【イントロダクション】
スーパーシナリオグランプリ大賞作品
「名作映画には、必ず心を揺さぶるシナリオがある」のキャッチフレーズで募集が始まった「第1回スーパーシナリオグランプリ」(主催/スーパーシナリオグランプリ実行委員会 後援/毎日新聞社) の、記念すべき「第1回スーパーシナリオグランプリ」大賞に選ばれた『雨の中の初恋 First Love in the Rain』。 過去の繁栄の面影もなくすっかりさびれた温泉街を舞台に、思い悩むさまざまな人々がそれぞれに力と知恵を出し合い、町興し、人興しを実現し、奇跡の復興に成功するというシナリオです。応募総数777点もの作品の中から選ばれたシナリオの待望の映画化!

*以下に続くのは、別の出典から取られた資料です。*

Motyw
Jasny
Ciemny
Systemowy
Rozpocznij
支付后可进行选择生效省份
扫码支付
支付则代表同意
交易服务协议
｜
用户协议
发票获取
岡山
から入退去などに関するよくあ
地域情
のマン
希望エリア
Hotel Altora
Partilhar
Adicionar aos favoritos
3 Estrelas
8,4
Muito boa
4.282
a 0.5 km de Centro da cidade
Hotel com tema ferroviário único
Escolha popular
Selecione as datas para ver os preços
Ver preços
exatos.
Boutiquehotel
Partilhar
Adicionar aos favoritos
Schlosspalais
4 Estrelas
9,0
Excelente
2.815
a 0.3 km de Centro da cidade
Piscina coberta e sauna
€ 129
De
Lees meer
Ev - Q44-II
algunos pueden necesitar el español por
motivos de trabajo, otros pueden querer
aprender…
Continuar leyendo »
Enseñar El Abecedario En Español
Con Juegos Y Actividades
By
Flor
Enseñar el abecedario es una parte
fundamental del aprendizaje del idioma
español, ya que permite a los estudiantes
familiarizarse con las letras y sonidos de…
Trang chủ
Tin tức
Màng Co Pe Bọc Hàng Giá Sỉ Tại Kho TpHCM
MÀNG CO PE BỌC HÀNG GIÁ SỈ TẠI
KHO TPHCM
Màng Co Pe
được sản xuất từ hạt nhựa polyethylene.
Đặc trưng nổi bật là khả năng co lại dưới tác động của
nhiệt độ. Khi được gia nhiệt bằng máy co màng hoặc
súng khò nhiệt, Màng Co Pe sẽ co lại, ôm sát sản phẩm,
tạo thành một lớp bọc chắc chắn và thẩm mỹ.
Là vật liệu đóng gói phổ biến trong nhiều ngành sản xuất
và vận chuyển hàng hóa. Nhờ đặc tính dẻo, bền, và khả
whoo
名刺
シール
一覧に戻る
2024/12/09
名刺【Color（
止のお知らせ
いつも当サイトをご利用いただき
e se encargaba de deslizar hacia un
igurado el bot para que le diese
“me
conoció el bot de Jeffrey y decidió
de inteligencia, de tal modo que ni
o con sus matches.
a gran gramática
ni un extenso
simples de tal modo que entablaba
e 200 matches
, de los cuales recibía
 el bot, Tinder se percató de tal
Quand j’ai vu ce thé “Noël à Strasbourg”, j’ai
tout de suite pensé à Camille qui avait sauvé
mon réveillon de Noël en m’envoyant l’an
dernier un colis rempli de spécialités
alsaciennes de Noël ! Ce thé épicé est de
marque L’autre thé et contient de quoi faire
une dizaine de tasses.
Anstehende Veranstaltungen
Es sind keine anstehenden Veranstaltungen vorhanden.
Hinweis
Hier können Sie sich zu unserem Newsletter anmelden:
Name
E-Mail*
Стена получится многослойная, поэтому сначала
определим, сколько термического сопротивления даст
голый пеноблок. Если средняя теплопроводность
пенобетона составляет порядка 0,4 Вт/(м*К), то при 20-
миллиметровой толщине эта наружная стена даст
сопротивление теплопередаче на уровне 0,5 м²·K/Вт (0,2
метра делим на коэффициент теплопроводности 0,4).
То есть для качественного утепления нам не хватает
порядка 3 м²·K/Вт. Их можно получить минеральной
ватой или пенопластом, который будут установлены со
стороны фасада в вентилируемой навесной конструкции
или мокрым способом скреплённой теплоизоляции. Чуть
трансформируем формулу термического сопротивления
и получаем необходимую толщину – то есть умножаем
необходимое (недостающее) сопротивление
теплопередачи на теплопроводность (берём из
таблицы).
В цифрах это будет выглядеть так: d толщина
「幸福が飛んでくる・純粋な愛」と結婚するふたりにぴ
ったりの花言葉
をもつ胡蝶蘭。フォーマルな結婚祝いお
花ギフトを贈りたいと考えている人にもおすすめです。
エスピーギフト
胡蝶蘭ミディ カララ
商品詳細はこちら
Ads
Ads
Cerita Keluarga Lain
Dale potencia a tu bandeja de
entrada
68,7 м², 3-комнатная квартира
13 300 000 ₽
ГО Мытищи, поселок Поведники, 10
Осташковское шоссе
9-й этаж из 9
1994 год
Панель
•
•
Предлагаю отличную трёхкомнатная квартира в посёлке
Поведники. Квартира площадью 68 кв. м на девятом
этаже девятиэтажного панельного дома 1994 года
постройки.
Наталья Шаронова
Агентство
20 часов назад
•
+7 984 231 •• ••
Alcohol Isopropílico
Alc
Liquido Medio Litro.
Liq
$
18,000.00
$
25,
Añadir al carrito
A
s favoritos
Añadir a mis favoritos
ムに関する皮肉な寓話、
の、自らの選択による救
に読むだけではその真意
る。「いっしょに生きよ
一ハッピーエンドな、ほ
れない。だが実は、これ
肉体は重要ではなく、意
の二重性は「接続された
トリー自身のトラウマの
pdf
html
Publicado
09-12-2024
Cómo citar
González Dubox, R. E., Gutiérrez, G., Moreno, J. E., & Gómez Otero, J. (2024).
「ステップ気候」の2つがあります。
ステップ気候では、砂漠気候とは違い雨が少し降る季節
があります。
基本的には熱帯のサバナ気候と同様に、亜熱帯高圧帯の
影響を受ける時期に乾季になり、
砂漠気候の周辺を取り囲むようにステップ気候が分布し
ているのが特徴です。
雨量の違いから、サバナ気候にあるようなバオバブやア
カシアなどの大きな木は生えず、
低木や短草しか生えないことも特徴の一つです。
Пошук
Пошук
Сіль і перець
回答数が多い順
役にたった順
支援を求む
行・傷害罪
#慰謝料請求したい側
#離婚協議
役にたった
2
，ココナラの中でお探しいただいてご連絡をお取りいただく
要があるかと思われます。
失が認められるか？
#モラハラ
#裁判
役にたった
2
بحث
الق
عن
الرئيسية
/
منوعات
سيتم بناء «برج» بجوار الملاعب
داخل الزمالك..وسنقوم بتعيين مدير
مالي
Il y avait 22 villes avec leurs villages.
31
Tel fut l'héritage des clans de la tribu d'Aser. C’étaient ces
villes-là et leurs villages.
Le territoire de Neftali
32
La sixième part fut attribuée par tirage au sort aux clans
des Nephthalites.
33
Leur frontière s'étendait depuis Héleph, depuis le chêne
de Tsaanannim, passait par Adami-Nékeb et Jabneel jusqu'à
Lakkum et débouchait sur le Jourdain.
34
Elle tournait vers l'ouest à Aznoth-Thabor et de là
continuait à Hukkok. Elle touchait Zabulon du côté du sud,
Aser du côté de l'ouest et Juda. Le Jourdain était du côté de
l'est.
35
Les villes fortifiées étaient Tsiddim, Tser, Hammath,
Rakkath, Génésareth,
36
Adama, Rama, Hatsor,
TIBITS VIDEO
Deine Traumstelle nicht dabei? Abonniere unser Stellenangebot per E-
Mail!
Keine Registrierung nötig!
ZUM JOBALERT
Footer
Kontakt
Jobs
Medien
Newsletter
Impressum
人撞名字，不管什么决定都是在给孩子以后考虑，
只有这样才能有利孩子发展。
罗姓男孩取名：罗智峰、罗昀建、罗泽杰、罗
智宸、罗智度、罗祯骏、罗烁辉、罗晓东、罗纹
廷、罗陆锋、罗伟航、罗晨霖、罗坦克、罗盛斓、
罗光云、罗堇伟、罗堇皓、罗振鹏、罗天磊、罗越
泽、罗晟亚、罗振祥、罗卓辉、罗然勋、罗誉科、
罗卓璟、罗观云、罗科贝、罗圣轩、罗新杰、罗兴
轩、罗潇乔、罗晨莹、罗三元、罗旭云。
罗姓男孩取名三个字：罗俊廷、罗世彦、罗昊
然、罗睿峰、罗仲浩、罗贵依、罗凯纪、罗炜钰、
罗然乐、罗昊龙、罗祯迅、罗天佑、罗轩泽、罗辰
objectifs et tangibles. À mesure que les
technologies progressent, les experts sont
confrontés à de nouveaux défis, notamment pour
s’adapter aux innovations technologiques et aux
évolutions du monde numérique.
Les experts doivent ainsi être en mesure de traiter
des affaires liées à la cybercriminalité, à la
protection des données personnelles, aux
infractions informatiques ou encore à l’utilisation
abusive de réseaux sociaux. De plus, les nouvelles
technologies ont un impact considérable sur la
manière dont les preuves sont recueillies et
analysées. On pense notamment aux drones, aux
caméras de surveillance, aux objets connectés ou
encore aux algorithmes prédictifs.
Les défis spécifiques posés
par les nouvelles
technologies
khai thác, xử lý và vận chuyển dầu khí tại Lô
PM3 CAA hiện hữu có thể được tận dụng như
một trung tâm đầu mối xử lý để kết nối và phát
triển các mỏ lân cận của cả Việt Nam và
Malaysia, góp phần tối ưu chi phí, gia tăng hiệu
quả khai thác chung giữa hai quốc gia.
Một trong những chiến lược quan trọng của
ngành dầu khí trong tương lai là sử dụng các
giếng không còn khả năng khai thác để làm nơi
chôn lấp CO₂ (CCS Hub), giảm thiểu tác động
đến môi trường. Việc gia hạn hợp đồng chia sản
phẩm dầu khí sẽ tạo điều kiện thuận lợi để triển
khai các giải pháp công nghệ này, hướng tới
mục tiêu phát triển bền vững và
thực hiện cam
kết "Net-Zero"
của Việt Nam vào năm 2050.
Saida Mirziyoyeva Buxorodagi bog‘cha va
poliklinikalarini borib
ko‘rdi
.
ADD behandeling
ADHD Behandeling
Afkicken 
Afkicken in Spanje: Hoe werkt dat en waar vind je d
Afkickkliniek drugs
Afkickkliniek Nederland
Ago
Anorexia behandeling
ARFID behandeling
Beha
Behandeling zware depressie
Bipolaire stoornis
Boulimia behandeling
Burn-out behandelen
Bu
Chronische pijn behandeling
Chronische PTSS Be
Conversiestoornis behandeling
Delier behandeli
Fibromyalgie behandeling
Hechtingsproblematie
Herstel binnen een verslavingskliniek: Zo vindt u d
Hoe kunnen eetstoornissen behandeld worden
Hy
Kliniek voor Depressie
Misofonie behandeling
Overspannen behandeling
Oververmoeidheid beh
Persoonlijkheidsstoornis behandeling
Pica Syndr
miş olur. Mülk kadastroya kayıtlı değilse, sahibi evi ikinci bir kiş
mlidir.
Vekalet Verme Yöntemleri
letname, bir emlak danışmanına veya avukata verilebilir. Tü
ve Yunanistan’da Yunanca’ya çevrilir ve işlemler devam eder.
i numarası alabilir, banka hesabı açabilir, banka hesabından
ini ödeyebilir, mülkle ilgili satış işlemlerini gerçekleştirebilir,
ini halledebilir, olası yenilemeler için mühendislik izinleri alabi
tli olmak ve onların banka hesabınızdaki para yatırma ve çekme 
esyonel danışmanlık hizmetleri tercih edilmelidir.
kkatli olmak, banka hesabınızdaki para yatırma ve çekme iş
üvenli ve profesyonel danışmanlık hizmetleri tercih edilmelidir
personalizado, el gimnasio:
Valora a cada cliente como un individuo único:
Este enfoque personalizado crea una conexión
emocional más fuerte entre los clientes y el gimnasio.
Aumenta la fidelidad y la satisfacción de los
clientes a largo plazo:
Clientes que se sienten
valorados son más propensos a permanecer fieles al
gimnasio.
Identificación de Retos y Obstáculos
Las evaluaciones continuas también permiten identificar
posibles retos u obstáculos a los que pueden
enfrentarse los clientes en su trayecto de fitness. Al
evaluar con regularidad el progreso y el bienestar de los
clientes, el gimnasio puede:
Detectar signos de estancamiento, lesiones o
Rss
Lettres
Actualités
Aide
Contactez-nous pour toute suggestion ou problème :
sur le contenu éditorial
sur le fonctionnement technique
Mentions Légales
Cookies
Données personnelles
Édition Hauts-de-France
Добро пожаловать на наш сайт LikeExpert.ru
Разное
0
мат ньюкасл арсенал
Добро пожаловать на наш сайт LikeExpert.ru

古き良き時代の自然がそのまま残された心癒される温泉街を舞台に、家族、友人、そして町の人々との絆を描いた、活気と希望にあふれる感動作です。

【ストーリー】
島田朋子は東京のデザイン事務所で働いていたが、不景気の波によってリストラされてしまい、次の職が見つかるまで田舎へ戻ることにした。
朋子の実家は、かつて温泉街として栄えた鳥取県の三朝町で、老舗の旅館・大橋を経営している。朋子は5年ぶりに三朝町へ帰ったが、朋子に想いを寄せる幼馴染で大橋の板前・圭太が話すように、町に以前のような活気は無く廃れ、大橋も例外ではなかった。そんな折、大阪で結婚生活を送っていた朋子の姉・美穂子が、夫と離婚するといって突然戻ってきたが、その矢先に朋子の父・和夫が病で倒れてしまう。朋子の母・祥子は、自分が旦那として和夫の役目を果たし、美穂子に若女将としてやってほしいと考えるが、美穂子はそんな親の想いもあっさり断ち、夫のもとへ帰ってしまう。
なかなか復興が上手くいかない中、朋子や圭太、その友人たちは町興しのイベントを計画する。デザイナーの夢が諦めきれない朋子、三朝温泉の復興に奮起する友人たち、そして大橋旅館の行く末はいかに・・・。